TASK BRIEF: Copy out every line of the records below, leaving nothing changed.

[Dataset entries]
---

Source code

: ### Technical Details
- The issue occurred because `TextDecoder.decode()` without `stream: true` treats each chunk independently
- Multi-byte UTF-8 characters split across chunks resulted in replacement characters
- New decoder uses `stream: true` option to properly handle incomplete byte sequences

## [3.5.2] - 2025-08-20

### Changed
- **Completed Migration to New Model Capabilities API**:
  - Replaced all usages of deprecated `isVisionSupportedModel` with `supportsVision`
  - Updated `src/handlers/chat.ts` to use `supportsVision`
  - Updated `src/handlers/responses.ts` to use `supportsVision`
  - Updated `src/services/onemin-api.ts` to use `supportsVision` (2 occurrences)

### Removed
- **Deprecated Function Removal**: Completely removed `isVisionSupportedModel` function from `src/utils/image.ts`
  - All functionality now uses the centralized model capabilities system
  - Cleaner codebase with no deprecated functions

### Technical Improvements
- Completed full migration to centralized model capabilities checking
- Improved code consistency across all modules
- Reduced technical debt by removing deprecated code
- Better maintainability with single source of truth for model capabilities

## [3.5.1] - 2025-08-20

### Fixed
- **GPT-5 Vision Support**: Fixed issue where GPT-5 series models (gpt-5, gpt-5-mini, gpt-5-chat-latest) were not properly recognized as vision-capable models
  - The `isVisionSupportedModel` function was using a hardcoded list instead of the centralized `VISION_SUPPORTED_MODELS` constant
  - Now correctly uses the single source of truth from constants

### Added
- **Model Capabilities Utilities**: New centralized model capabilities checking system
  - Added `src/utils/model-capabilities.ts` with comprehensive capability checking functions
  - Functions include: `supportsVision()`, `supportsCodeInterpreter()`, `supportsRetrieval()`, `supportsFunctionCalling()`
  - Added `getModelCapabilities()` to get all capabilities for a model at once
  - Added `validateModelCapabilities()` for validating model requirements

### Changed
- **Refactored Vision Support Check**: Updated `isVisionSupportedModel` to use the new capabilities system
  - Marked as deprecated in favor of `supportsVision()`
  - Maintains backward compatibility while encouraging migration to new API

---

RESULT:
Source code

: ### Technical Details
- The issue occurred because `TextDecoder.decode()` without `stream: true` treats each chunk independently
- Multi-byte UTF-8 characters split across chunks resulted in replacement characters
- New decoder uses `stream: true` option to properly handle incomplete byte sequences

## [3.5.2] - 2025-08-20

### Changed
- **Completed Migration to New Model Capabilities API**:
  - Replaced all usages of deprecated `isVisionSupportedModel` with `supportsVision`
  - Updated `src/handlers/chat.ts` to use `supportsVision`
  - Updated `src/handlers/responses.ts` to use `supportsVision`
  - Updated `src/services/onemin-api.ts` to use `supportsVision` (2 occurrences)

### Removed
- **Deprecated Function Removal**: Completely removed `isVisionSupportedModel` function from `src/utils/image.ts`
  - All functionality now uses the centralized model capabilities system
  - Cleaner codebase with no deprecated functions

### Technical Improvements
- Completed full migration to centralized model capabilities checking
- Improved code consistency across all modules
- Reduced technical debt by removing deprecated code
- Better maintainability with single source of truth for model capabilities

## [3.5.1] - 2025-08-20

### Fixed
- **GPT-5 Vision Support**: Fixed issue where GPT-5 series models (gpt-5, gpt-5-mini, gpt-5-chat-latest) were not properly recognized as vision-capable models
  - The `isVisionSupportedModel` function was using a hardcoded list instead of the centralized `VISION_SUPPORTED_MODELS` constant
  - Now correctly uses the single source of truth from constants

### Added
- **Model Capabilities Utilities**: New centralized model capabilities checking system
  - Added `src/utils/model-capabilities.ts` with comprehensive capability checking functions
  - Functions include: `supportsVision()`, `supportsCodeInterpreter()`, `supportsRetrieval()`, `supportsFunctionCalling()`
  - Added `getModelCapabilities()` to get all capabilities for a model at once
  - Added `validateModelCapabilities()` for validating model requirements

### Changed
- **Refactored Vision Support Check**: Updated `isVisionSupportedModel` to use the new capabilities system
  - Marked as deprecated in favor of `supportsVision()`
  - Maintains backward compatibility while encouraging migration to new API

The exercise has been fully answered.